Fuzzy cerebellar model articulation controller network optimization via self-adaptive global best harmony search algorithm

Abstract

Fuzzy cerebellar model articulation controller (FCMAC) networks with excellent nonlinear appropriation ability and simple implementation are used to solve complex uncertainties problems in engineering applications. Both online and off-line learning algorithm of FCMAC networks usually applies the gradient-descent-type methods. However, such gradient-descent methods lead to the high possibility to converging into local minima. To cope with the local minimum problem, this paper alternatively proposes to apply harmony search algorithm to find optimal network parameters, so as to achieve better performances of FCMAC. The harmony search algorithm optimizes not only FCMAC network’s weight variables, but also optimizes network receptive field’s center position and standard deviation parameters. In order to obtain an optimal network, the weight values, center positions, and standard deviations are transformed to three data strings that can be processed by harmony search algorithm.
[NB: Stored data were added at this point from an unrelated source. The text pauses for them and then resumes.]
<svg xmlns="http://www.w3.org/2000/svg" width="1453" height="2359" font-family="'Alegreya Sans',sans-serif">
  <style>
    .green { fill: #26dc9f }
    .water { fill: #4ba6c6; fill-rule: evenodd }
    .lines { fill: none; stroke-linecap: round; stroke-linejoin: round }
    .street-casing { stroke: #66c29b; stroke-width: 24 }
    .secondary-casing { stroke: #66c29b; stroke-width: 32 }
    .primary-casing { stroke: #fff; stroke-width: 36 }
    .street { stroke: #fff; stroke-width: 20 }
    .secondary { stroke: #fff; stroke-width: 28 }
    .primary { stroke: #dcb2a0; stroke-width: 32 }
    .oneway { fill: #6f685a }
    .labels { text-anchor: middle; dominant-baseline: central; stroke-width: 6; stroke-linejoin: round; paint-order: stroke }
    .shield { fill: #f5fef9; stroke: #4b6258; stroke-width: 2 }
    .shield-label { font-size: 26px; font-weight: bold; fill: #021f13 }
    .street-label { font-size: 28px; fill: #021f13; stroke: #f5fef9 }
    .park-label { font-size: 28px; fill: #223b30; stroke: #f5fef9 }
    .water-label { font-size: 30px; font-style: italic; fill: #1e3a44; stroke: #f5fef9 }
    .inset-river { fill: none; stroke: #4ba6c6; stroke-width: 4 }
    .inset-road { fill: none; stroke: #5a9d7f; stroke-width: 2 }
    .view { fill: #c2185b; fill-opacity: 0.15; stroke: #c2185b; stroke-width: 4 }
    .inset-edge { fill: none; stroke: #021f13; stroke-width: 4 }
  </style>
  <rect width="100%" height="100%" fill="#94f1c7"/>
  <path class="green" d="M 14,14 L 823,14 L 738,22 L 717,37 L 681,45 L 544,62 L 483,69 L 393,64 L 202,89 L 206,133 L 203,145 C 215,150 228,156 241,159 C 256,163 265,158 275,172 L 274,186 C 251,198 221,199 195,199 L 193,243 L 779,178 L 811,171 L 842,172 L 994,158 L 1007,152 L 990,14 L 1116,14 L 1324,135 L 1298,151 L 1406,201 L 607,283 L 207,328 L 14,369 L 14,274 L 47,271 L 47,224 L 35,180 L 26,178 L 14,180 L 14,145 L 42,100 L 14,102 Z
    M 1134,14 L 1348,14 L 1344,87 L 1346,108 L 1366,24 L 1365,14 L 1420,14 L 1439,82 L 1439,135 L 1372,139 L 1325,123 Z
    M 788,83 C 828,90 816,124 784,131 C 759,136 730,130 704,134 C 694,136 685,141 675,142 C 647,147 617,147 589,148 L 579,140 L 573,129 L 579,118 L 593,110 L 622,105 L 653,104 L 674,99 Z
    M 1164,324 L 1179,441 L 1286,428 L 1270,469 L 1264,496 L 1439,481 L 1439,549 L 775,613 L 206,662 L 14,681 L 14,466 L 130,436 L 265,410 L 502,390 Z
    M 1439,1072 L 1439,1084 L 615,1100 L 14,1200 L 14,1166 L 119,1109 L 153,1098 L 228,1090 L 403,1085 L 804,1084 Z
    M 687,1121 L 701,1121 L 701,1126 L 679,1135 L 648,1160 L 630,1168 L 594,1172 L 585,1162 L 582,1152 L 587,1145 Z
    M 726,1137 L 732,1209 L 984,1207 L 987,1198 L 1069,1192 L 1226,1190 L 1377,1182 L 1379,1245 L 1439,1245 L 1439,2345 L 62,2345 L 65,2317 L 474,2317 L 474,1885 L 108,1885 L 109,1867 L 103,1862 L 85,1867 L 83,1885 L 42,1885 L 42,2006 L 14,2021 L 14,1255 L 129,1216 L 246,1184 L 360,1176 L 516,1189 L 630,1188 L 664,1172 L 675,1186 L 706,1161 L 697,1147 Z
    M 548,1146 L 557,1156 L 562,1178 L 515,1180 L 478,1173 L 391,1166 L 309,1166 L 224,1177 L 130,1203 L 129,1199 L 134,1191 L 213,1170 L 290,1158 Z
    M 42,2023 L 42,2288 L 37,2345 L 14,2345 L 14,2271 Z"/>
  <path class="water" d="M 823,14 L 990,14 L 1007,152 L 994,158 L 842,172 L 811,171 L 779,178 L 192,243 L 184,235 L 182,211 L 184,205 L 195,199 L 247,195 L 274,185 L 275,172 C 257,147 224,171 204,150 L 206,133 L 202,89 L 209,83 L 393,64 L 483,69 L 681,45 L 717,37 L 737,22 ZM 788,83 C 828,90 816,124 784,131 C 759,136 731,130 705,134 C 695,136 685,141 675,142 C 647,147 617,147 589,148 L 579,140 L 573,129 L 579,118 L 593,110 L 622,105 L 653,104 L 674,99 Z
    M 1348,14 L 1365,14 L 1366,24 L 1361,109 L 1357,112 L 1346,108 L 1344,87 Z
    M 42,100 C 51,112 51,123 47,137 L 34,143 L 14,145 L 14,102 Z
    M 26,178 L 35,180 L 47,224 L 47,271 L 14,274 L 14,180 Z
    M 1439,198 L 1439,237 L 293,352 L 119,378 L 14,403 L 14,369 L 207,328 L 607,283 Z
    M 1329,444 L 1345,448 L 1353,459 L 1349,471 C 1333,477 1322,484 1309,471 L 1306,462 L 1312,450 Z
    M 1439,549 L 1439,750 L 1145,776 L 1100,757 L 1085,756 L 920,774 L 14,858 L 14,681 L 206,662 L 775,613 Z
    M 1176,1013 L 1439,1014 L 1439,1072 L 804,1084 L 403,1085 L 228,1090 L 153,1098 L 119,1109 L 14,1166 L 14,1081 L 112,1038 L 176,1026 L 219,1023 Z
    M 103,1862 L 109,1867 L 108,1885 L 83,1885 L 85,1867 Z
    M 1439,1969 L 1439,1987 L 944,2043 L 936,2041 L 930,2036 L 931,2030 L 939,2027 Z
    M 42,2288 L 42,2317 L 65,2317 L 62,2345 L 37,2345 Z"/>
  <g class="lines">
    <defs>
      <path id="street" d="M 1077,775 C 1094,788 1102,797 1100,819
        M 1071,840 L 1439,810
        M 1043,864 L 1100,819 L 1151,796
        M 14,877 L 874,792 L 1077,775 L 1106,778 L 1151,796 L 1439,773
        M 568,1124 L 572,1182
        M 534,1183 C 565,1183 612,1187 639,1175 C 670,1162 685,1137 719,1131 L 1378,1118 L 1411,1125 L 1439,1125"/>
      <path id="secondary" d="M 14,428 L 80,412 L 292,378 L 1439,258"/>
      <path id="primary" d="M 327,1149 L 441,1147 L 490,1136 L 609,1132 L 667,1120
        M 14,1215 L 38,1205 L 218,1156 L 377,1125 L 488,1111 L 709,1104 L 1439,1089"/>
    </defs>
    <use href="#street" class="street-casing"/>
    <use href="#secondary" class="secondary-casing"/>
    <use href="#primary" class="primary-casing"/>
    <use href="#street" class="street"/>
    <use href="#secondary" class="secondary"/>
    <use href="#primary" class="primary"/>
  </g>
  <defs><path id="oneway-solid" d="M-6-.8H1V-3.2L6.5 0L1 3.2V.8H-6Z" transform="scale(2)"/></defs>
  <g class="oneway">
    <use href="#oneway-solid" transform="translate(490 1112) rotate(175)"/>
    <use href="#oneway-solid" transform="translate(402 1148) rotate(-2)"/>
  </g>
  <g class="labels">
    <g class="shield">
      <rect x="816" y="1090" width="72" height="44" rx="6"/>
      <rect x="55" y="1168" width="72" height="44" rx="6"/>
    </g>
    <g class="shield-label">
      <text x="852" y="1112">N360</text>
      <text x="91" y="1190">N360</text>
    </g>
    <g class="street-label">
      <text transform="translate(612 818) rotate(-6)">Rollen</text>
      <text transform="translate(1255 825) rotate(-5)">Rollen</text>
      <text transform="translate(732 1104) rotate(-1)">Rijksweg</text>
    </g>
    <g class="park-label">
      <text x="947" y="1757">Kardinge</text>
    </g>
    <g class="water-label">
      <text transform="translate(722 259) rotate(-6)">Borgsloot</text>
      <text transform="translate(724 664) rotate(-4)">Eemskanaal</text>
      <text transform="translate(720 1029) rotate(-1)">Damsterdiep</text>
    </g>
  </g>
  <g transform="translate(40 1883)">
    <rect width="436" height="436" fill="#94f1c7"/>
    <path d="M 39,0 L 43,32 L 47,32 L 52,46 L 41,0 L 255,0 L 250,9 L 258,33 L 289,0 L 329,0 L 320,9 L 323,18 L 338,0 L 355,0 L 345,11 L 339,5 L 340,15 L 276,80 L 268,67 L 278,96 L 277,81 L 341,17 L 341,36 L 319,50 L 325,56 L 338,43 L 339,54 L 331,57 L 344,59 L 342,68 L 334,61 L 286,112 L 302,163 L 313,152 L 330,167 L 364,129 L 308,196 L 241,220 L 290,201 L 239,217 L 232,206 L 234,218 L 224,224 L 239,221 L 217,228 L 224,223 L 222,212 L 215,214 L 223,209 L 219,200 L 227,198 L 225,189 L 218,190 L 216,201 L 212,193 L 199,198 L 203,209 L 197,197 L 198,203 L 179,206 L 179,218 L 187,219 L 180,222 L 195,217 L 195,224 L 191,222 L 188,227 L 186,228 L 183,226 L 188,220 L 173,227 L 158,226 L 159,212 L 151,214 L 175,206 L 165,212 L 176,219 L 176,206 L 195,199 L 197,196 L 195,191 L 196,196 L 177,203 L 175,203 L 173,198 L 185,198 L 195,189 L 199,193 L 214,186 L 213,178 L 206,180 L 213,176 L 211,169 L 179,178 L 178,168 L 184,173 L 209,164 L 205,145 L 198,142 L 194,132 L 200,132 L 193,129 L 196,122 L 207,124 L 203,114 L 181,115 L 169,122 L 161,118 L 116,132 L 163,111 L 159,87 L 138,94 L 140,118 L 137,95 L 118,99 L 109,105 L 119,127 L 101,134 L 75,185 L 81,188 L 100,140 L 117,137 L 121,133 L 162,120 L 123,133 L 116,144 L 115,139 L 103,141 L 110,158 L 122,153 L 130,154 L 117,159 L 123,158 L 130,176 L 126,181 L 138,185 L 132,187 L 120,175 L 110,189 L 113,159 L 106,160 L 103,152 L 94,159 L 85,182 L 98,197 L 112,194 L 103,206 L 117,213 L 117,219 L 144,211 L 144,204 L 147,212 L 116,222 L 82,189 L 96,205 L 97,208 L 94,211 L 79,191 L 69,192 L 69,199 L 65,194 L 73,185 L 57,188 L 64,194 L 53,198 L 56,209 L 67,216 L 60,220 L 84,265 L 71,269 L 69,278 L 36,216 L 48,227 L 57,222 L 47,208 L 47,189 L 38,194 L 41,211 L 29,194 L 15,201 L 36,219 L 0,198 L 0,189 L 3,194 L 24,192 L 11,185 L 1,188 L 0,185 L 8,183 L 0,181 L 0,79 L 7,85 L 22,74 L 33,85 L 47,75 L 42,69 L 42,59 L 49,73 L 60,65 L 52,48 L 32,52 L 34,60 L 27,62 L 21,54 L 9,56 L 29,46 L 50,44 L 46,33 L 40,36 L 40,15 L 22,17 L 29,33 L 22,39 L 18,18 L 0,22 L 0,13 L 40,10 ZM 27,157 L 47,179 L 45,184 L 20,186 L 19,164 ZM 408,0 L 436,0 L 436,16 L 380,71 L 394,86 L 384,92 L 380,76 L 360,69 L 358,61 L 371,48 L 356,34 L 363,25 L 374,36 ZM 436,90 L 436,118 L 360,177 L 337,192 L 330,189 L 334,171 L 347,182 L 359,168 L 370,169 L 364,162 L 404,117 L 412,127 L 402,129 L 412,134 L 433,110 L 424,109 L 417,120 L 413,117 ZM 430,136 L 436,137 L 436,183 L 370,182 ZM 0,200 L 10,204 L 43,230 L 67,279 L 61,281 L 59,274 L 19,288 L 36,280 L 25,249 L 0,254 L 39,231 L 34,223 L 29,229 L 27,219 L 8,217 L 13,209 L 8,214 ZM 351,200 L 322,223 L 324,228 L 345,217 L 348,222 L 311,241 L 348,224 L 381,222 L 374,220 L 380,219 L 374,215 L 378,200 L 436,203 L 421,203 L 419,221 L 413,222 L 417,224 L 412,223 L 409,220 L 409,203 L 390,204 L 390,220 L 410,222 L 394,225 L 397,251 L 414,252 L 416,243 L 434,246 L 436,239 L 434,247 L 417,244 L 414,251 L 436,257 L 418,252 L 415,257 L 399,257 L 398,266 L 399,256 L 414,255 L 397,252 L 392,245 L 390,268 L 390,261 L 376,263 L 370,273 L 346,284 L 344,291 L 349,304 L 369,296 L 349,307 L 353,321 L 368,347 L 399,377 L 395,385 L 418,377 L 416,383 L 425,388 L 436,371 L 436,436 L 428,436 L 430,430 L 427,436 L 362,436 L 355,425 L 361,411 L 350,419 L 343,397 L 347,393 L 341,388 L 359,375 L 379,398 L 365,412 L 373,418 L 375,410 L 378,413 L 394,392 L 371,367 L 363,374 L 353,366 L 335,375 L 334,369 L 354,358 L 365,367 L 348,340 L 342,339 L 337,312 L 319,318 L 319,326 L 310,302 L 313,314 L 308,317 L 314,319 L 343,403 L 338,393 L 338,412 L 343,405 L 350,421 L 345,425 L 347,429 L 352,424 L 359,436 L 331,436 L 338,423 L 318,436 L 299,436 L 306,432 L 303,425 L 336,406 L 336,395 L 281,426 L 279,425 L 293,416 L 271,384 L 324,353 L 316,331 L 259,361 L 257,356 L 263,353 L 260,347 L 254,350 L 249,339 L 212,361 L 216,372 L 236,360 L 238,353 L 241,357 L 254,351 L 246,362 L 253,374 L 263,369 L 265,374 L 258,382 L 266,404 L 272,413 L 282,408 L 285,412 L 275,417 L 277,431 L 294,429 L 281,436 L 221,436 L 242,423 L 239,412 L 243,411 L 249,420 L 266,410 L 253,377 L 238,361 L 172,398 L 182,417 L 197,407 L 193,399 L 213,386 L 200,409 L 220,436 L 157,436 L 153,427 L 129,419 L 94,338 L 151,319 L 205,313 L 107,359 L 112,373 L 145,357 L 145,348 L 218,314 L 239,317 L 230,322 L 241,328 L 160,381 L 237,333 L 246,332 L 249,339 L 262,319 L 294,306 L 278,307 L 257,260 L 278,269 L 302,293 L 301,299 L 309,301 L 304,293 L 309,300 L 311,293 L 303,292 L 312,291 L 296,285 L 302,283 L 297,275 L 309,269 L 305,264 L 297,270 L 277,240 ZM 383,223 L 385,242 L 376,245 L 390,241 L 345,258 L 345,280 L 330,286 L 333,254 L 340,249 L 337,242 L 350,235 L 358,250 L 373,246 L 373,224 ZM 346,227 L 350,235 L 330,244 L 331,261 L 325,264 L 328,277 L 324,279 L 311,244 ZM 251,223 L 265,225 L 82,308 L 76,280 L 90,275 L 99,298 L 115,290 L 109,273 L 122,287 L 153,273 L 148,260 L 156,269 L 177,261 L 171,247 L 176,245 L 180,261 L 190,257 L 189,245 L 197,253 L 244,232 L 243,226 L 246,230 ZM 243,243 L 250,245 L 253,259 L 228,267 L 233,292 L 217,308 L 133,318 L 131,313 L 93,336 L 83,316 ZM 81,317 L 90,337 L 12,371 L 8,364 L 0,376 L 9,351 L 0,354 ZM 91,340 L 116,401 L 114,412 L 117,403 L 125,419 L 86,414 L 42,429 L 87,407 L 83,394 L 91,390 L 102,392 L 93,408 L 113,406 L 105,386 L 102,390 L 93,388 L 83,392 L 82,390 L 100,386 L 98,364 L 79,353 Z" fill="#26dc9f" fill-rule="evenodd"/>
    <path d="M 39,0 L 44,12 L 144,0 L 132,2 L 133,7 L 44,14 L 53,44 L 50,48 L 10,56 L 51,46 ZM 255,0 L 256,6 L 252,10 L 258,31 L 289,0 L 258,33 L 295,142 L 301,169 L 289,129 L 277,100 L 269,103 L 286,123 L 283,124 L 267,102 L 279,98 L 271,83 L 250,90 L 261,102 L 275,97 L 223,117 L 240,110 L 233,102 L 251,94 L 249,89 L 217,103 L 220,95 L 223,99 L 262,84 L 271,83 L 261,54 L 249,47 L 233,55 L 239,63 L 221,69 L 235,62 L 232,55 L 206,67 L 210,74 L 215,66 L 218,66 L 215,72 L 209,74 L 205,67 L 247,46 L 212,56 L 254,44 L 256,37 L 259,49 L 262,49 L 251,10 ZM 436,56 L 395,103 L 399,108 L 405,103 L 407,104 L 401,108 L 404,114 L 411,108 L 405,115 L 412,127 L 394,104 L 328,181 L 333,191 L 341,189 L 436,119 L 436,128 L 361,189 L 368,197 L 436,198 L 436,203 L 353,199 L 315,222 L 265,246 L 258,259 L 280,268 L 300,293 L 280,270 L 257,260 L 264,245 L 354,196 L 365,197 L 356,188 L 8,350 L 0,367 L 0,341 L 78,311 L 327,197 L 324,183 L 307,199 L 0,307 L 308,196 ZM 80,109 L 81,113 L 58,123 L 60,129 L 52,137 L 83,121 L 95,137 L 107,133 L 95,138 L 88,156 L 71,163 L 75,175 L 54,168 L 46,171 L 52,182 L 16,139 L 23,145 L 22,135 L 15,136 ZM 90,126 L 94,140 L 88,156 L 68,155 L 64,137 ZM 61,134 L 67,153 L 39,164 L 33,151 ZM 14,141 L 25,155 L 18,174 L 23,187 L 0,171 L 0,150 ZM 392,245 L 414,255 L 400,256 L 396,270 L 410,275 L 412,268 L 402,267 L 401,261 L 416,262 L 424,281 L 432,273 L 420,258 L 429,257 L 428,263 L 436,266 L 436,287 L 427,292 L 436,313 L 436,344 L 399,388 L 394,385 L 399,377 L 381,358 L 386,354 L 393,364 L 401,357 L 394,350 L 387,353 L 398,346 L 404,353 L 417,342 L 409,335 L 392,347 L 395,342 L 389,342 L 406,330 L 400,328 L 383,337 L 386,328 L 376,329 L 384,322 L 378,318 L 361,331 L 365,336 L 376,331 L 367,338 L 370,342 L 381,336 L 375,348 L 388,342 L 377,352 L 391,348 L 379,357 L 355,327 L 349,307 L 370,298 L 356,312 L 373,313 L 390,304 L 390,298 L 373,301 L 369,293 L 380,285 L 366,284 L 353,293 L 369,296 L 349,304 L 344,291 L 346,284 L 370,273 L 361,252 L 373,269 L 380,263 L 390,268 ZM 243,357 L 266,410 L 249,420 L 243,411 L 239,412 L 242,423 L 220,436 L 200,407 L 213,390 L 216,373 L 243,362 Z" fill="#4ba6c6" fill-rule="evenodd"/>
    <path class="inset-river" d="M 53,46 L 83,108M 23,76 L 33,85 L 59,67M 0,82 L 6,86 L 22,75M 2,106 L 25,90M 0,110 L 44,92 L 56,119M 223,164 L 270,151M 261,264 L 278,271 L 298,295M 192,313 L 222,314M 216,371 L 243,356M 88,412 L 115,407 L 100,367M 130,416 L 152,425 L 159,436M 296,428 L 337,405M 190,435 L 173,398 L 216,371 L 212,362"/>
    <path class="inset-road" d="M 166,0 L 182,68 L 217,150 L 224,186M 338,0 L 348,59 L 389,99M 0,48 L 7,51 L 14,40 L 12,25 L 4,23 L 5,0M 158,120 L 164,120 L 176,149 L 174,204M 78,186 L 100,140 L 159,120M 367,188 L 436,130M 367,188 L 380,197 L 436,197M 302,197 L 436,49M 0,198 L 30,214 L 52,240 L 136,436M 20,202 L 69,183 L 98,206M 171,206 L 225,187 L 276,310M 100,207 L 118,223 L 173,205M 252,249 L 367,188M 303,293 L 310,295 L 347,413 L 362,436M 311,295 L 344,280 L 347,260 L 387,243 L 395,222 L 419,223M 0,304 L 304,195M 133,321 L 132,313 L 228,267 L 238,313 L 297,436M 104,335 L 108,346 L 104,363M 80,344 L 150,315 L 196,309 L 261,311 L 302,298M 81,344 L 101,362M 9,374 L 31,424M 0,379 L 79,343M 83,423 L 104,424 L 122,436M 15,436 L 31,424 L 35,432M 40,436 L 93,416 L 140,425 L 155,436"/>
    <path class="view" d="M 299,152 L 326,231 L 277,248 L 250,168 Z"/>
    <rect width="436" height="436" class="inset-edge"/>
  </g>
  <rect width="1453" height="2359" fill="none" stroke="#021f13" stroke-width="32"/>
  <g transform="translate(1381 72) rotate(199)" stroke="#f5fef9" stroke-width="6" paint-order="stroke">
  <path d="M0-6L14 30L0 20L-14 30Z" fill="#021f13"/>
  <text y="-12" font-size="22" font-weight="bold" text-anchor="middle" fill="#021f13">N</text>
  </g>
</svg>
In particular, the self-adaptive global best harmony search algorithm (SGHS) is used to search optimal parameter combinations of FCMAC within solution domains. The network’s performances are verified by approximating six nonlinear formulae. In order to compare the performances of the FCMAC networks optimized by the SGHS algorithm, a back-propagation trained network and another harmony search variant optimized networks are also tested in this work. The experimental results show that the networks optimized by SGHS perform the faster convergence speed and better accuracy.